Cela pour atteindre la cathédrale Notre-Dame de Paris retapée à neuf, et quasiment opérationnelle pour les J.O. de 24 chers à la Maire, au Président et, plus encore, aux contribuables. La ballade avant la balade, pouvait-on se dire en buvant les paroles du poète Dupuy dont la prose portait en plein air, et en léger courant, sans le besoin d’une sono, tout le public attentif derrière la statue représentant Blaise Pascal armé du baromètre qu’il mit au point ici-même, avec l’aide de son beau-frère resté au pays, au Puy. Bien sûr, après les intuitions de Galilée et les expériences d’Evangelista Torricelli. 

GR®65

À raison de vingt ou vingt-cinq kilomètres de marche par jour, tout un chacun peut atteindre le but, pour ne pas dire la Mecque, après une randonnée de 1460 km, d’ici la fin avril. Quelques recommandations sont nécessaires pour préparer son sac à dos. Le bagage ne doit pas dépasser 10% de notre poids. Il faut prévoir un coupe-vent léger, trois paires de chaussette noires, comme celles d’Eddy Mitchell (l’une aux pieds, la seconde pour se changer, la troisième, fixée au sac par des épingles de nourrice, séchant au vent), un tire-tiques, un bourdon, une cuiller customisée (dont le manche peut faire office de lame de couteau)… “Tout prévoir, ne rien espérer, ne rien redouter non plus, c’est déjà une attitude mentale qui paraît intéressante”, dit Michel Dupuy. Il précise qu’il ne va à Compostelle “ni pour des raisons religieuses,  ni pour se “reconstruire”, ni pour faire un exploit physique (et des selfies), ni pour chercher l’âme sœur, mais pour “se rassembler”, et pour l’amour de la marche”.

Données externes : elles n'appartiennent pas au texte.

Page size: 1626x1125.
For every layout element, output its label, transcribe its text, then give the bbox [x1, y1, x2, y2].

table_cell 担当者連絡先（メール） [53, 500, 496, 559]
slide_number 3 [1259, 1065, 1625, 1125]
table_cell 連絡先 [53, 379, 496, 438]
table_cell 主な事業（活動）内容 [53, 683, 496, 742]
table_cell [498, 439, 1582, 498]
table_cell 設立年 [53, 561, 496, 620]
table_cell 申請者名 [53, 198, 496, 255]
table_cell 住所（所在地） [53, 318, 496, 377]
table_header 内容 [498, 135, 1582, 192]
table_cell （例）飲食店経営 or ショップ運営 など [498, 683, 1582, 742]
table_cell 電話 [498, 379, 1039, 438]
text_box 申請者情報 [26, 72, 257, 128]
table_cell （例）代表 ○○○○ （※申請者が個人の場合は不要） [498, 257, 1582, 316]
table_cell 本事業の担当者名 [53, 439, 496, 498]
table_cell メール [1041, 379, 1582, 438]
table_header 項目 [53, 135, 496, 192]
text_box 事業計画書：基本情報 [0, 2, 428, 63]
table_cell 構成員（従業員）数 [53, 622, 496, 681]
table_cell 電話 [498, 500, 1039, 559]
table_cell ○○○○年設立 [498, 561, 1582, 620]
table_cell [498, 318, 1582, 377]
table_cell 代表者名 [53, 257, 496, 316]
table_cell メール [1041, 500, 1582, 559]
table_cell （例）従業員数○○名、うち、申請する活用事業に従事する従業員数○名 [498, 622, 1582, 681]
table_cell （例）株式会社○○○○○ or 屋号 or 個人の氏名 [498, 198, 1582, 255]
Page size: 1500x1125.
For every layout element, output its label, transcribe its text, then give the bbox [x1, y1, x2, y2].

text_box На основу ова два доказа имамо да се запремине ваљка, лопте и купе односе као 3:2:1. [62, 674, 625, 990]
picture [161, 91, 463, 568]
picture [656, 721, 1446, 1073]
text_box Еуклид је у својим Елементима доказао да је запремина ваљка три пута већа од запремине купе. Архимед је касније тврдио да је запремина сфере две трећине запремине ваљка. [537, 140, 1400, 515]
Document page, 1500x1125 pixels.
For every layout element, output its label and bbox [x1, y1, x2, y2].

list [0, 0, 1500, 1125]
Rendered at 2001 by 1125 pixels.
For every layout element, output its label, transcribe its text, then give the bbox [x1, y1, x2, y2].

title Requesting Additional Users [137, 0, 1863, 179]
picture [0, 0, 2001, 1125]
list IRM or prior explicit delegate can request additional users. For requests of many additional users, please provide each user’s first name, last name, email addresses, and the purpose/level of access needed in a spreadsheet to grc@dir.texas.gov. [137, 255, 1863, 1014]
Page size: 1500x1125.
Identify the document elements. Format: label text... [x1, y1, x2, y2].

Dupuy rappelle les quatre chemins qui mènent à Compostelle : la via Tolosana, qui passe par le Languedoc et qui rejoint au col du Somport les Pyrénées; la via Podiensis, du Puy-en-Velay jusqu’à Saint-Jean-Pied-de-Port; la via Lemovicensis qui part de Vézelay et croise Limoges; et puis ici, de la Tour Saint-Jacques, la via Turonensis, la voie de Tours. Il cite aussi Le Rhin, Lettres à un ami de Victor Hugo : “Rien n’est charmant, à mon sens, comme cette façon de voyager. – A pied ! – On s’appartient, on est libre, on est joyeux ; on est tout entier et sans partage aux incidents de la route, à la ferme où l’on déjeune, à l’arbre où l’on s’abrite, à l’église où l’on se recueille. On part, on s’arrête, on repart ; rien ne gêne, rien ne retient. On va et on rêve devant soi. La marche berce la rêverie ; la rêverie voile la fatigue. La beauté du paysage cache la longueur du chemin. On ne voyage pas, on erre. à chaque pas qu’on fait, il vous vient une idée. Il semble qu’on sente des essaims éclore et bourdonner dans son cerveau.”

Visuel : Michel Dupuy, armé d’une coquille et d’un bourdon, à la Tour Saint-Jacques © Nicolas Villodre.